Le juge a décrit la formalité substantielle comme un caractère qui tient à la raison d’être d’un acte de procédure et indispensable à l’accomplissement de son objet (Cass. 3e civ. 3 mars 1955). Quoique critiqué par la doctrine au motif qu’un tel raisonnement de la jurisprudence signifie l’inexistence d’un acte en violation d’une formalité substantielle, les juges ont maintenu cette distinction au fil du temps, qui a finalement été consacrée par le législateur.

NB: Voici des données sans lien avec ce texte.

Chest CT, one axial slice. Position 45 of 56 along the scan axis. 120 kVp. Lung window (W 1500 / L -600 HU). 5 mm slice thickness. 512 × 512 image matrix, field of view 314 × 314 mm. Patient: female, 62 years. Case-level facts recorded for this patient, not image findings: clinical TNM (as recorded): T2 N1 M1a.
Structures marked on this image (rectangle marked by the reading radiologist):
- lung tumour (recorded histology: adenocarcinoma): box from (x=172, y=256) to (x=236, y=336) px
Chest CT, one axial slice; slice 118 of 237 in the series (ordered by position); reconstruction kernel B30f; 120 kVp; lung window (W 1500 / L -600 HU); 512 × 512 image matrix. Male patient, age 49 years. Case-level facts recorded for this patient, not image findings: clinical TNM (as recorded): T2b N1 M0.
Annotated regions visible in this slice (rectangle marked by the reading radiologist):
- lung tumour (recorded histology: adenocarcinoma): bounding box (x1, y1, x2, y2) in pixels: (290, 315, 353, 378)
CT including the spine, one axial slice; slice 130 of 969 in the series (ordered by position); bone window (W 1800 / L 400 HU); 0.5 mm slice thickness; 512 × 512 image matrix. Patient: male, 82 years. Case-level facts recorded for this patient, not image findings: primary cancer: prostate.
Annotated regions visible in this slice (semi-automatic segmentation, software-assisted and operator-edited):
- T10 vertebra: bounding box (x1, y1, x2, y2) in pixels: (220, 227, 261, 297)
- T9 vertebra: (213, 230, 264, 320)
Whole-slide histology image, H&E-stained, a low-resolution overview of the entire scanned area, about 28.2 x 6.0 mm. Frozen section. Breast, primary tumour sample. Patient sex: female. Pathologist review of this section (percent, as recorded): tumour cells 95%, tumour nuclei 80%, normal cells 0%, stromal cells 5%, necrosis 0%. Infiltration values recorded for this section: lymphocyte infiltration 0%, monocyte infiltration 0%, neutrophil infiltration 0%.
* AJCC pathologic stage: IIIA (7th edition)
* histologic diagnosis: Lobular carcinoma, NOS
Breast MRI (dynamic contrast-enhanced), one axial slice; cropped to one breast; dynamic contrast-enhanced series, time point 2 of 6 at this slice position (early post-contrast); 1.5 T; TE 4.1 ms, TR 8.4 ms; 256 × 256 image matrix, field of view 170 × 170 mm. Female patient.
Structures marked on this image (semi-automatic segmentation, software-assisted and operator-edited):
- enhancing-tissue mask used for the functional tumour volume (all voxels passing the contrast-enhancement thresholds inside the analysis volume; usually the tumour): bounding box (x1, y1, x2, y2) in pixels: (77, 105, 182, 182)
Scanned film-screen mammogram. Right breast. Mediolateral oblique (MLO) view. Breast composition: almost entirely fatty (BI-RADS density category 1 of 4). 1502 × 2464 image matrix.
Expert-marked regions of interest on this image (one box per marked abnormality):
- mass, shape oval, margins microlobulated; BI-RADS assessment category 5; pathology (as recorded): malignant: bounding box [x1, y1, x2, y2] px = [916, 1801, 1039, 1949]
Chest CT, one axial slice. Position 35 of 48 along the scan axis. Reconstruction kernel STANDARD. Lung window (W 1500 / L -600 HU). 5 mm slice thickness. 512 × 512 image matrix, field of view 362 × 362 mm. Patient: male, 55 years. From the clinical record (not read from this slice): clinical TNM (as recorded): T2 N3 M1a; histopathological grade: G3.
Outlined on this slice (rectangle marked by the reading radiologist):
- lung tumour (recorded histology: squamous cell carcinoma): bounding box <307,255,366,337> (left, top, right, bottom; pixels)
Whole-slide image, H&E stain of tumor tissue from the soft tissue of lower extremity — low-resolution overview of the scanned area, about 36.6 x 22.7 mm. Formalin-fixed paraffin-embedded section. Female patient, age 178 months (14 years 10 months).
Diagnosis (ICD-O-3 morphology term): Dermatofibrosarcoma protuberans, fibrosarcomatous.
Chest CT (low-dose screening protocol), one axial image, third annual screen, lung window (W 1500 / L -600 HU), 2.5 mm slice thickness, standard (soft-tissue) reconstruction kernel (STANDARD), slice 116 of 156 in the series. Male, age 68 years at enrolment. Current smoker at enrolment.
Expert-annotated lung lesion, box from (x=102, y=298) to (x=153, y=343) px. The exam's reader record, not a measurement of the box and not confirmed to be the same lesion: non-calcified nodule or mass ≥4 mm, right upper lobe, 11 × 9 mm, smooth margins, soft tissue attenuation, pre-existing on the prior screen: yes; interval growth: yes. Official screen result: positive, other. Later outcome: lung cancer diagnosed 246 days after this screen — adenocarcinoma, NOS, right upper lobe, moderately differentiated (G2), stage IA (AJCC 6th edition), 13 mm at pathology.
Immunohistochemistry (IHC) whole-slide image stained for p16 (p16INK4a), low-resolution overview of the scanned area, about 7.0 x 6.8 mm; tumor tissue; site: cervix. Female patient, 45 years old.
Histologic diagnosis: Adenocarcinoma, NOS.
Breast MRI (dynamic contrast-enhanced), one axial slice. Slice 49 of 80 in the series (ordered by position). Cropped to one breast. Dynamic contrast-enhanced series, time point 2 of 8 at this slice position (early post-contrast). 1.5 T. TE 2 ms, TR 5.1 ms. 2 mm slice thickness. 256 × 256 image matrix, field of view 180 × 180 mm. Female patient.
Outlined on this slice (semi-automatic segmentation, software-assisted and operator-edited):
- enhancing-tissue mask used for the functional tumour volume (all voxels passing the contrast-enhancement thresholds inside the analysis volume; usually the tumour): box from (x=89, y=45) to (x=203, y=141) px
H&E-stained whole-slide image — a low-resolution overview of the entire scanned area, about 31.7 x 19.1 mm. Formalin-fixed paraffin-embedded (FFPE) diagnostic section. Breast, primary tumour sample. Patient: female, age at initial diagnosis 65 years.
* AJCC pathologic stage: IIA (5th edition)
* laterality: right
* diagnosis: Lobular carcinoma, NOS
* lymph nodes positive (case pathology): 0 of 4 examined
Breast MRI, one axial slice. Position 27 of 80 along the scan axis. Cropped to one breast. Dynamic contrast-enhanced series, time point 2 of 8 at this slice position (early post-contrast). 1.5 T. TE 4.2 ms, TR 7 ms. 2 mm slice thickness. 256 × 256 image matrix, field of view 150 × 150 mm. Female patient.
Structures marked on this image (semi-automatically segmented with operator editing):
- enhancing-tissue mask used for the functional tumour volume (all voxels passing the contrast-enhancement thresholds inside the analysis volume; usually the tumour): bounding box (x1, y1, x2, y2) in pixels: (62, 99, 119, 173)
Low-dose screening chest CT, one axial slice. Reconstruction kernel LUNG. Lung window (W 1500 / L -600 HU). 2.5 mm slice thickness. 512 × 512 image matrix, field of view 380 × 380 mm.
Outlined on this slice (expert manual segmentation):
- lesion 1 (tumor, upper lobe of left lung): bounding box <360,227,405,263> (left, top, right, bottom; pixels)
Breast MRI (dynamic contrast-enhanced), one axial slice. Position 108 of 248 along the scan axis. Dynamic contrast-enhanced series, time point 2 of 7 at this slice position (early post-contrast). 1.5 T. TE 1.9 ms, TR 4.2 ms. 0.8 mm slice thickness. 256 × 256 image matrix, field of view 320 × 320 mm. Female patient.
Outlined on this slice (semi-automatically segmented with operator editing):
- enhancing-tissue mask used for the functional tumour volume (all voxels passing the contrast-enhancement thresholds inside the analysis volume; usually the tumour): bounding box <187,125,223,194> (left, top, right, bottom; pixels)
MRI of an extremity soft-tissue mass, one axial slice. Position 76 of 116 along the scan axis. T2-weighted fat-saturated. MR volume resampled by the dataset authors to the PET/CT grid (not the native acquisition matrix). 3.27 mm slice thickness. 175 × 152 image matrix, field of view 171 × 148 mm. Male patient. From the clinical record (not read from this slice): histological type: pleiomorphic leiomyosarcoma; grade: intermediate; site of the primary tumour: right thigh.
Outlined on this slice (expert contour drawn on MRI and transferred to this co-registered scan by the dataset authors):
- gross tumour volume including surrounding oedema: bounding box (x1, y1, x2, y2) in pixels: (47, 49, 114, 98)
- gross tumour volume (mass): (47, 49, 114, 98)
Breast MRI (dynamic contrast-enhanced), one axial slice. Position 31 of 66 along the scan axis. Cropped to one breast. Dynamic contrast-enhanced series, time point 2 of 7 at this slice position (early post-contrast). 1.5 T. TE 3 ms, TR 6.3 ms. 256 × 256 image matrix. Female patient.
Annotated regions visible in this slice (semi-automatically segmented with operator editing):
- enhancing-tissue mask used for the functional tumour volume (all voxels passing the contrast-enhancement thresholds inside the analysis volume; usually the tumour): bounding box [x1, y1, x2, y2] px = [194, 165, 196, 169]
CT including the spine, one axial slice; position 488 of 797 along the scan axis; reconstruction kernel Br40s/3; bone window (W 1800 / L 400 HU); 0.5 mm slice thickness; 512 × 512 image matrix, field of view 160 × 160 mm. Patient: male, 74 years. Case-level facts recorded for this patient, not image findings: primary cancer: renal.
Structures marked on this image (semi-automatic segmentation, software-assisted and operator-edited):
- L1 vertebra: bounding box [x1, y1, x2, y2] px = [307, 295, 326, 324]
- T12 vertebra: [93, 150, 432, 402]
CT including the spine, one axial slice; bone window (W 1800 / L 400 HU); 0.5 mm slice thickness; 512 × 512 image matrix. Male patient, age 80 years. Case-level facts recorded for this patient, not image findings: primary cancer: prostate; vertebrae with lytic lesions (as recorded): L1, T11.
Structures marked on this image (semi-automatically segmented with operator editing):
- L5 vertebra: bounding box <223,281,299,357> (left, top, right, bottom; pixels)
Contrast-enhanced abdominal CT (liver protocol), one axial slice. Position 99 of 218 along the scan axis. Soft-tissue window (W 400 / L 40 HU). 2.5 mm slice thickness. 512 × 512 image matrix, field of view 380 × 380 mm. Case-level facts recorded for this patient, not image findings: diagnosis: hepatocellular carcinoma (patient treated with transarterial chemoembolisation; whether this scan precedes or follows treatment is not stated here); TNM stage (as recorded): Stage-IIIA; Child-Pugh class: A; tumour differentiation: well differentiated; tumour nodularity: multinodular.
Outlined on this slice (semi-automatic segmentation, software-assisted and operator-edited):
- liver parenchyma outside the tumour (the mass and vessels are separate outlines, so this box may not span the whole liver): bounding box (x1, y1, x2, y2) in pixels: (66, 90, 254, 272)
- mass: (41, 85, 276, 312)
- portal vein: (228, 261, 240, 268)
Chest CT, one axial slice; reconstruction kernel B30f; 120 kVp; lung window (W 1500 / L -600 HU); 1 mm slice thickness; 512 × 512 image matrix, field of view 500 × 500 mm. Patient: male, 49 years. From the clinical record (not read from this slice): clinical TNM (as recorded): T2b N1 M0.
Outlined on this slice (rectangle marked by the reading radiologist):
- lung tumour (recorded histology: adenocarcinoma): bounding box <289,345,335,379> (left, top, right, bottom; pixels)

Comment régulariser un vice de forme ?
Un acte de procédure frappé de nullité pour vice de forme peut être régularisé afin qu’il produise ses effets de droit. L’article 115 du CPC dispose que « La nullité est couverte par la régularisation ultérieure de l’acte si aucune forclusion n’est intervenue et si la régularisation ne laisse subsister aucun grief. ». Il en ressort que la régularisation d’une nullité pour vice de forme, trois conditions cumulatives doivent être remplies.
- Première condition :
L’auteur de l’acte vicié ou entaché d’irrégularité doit procéder à la rectification de l’acte en accomplissant un nouvel. Cet acte rectifié doit annuler et remplacer celui vicié. Si le vice est caractérisé par une omission de mentions prescrites à peine de nullité, il s’agira de délivrer une nouvelle assignation en bonne et due forme.
- Deuxième condition :
L’acte en question ne doit pas être forclos. C’est dire qu’entre la naissance de l’irrégularité et la rectification, il ne doit pas y avoir eu de forclusion, ou d’expiration de délai.
- Troisième condition :
La troisième condition se rapporte au grief. L’acte rectifié doit interrompre ou faire cesser le grief occasionné par l’acte vicié. Il faut surtout que le grief n’ait pas entraîné une perturbation durable de la défense de l’adversaire.